NOTE that retrieving the URL contents with different user-agent strings and/or with javascript-enabled may/will likely generate different content and, thus, a different hash.
(k1 <- hash_con(url("https://en.wikipedia.org/wiki/Donald_Knuth",
header = setNames(splashr::ua_ios_safari, "User-Agent"))))
## [1] "1536:IWaFR+jsCHr6UVyn1KSLnGURhAa0qYHaYF8tUdkWO9F+mTi9f0ruvSWnqd4:GWL6EOKsGMYJF8t99EBxznw4"
(k2 <- hash_con(file(system.file("knuth", "local.html", package = "ssdeepr"))))
## [1] "3072:u2dfqECHC6NPsWzqFg2qDKgNYsVeJb19pEDTlfrd5czRsZNqqelzPFKsuXs6X9pU:PQli6NPsWzcg2/EYsVUY6sI"
(k3 <- hash_con(gzfile(system.file("knuth", "local.gz", package = "ssdeepr"))))

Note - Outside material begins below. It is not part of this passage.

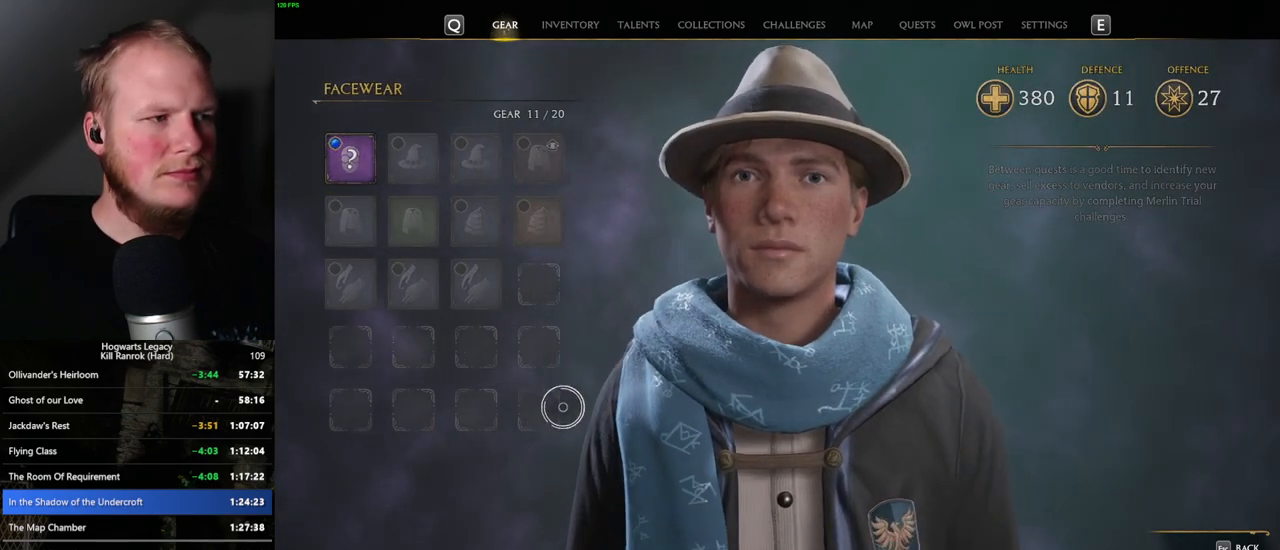
{"keys": [], "mouse": [], "events": [[50, "escape", "up"]]}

## [1] "3072:u2dfqECHC6NPsWzqFg2qDKgNYsVeJb19pEDTlfrd5czRsZNqqelzPFKsuXs6X9pU:PQli6NPsWzcg2/EYsVUY6sI"
hash_compare(k1, k2)
## [1] 0
hash_compare(k1, k3)
## [1] 0
hash_compare(k2, k3)
## [1] 100
Benchmarks
microbenchmark::microbenchmark(
con = hash_con(file(system.file("knuth", "local.html", package = "ssdeepr"))),
gzc = hash_con(gzfile(system.file("knuth", "local.gz", package = "ssdeepr"))),
fil = hash_file(system.file("knuth", "local.html", package = "ssdeepr"))
)
## Unit: milliseconds
## expr min lq mean median uq max neval
## con 5.902252 6.004019 6.410288 6.130342 6.531428 16.202922 100
## gzc 6.717070 6.821839 7.175860 7.037044 7.540798 8.369695 100
## fil 5.129446 5.218194 5.559326 5.392933 5.692457 7.002297 100
Lang | # Files | (%) | LoC | (%) | Blank lines | (%) | # Lines | (%) |
---|---|---|---|---|---|---|---|---|
C++ | 2 | 0.13 | 168 | 0.49 | 45 | 0.34 | 26 | 0.14 |
R | 10 | 0.67 | 92 | 0.27 | 39 | 0.30 | 96 | 0.51 |
Bourne Shell | 2 | 0.13 | 53 | 0.16 | 10 | 0.08 | 14 | 0.07 |
Rmd | 1 | 0.07 | 28 | 0.08 | 37 | 0.28 | 53 | 0.28 |
Please note that this project is released with a Contributor Code of Conduct. By participating in this project you agree to abide by its terms.